Full story: The Yorkshire Post

Royal send-off There was an interesting exclusive in The Express over the weekend, as it reminded me of the "operational note" every media outlet had been sent a few days earlier. No matter, the key point is that the Duke and Duchess of Cambridge will be at Harewood House to wave off the 22 teams as they roll past the Queen's cousin's front door. This visit has some particular significance for the royal family, apparently, but it "will be far from most competitors' thoughts as they adjust their cycle clips for the start of the 101st Tour". I think that is a safe prediction.

Full story: The Express

No room at the inn Looking for a hotel room in York for the Grand Depart? Don't bother, they're full.

Full story: The Press


Have you been watching the Giro d'Italia? Oh dear, if not, you have missed some spectacular racing. No time to give you all the details now, suffice it to say that all is still to play for with a week to go. Colombia's Rigoberto Uran still has a pretty healthy lead, but he has lost small chunks of time in recent days to the men most likely to give him the biggest challenge in the coming days, men like compatriot Nairo Quintana and Italian Fabio Aru.

Elsewhere, it has been a case of new wounds and old ones.

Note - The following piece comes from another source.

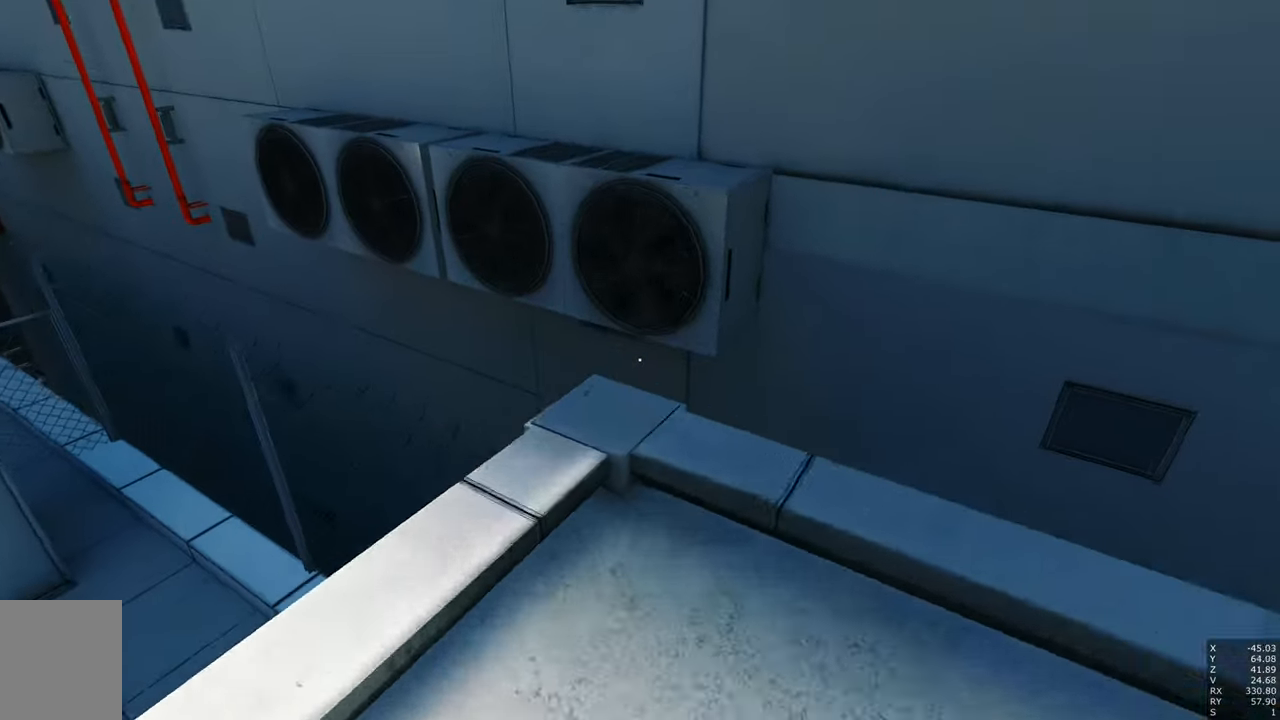
{"keys": ["w"], "mouse": [], "events": [[333, "space", "down"], [383, "space", "up"]]}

American star Taylor Phinney has broken his leg in two places after a bad crash at the US Nationals, while Chris Froome has decided to pick at the scab of his "relationship" with Sir Bradley Wiggins in a newspaper serialisation of his autobiography. With the Tour hurtling towards us, the timing of both of these events is pretty dreadful.

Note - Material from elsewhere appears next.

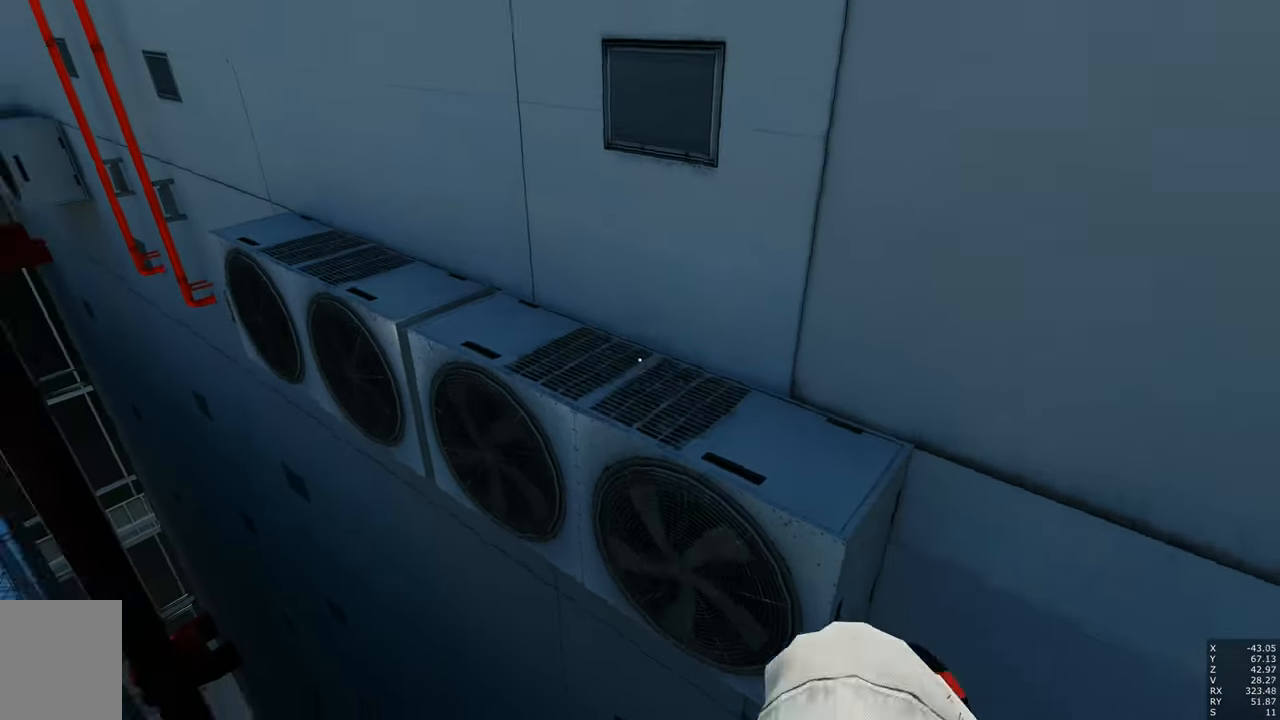
{"keys": [], "mouse": [], "events": [[17, "w", "up"]]}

Image copyright Getty Images
Image caption US rider Taylor Phinney broke his leg in a bad crash at the US Nationals


O is for…

Off the back/front - After my struggle to find a good "N", I am still in the mid-alphabet doldrums of cycling's lexicon here. The best I can offer is a couple of staples from commentary. Riders are either "off" the back or front of the pack. Being off the back means you are being left behind. This is bad. Being off the front means you are surging ahead. This could be good because it suggests you are feeling strong and fancy your chances of a breakaway win. Or it is bad because you are bluffing/confused as to how much further there is to go.


With time short and WiFi patchy, I am going to rely on Mark Cavendish's remarkable record to provide a nugget of cycling knowledge. The 2011 Sports Personality of the Year has now won 25 Tour stages during his career, which is good enough for third on the all-time list behind Bernard Hinault's 28 and Eddy Merckx's 34. Cavendish's best year was 2009 when he won six, which he followed with consecutive hauls of five in 2010 and 2011. The last two races have not been quite so productive, though, as he has lacked the full-bore support of his team and faced a lot more competition from others. How he gets on at this year's race will go a long way to answering the question of whether he will overhaul Merckx's total.